### [ENTRIES SHOWN]
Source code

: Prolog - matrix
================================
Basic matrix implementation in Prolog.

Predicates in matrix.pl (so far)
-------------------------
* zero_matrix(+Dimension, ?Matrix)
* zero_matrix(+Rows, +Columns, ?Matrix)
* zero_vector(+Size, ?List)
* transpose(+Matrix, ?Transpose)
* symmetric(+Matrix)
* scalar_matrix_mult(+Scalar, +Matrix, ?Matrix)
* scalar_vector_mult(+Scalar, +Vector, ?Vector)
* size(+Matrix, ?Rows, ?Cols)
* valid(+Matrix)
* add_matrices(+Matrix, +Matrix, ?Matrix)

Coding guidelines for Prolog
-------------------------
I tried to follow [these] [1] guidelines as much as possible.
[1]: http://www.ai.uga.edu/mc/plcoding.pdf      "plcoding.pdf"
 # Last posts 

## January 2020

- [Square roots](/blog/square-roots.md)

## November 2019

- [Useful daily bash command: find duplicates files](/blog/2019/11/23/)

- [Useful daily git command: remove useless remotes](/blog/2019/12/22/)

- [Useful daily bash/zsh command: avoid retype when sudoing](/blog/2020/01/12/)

### [PROBLEM]
Return every line above that contains the word "daily".

### [YOUR RESPONSE]
- [Useful daily bash command: find duplicates files](/blog/2019/11/23/)
- [Useful daily git command: remove useless remotes](/blog/2019/12/22/)
- [Useful daily bash/zsh command: avoid retype when sudoing](/blog/2020/01/12/)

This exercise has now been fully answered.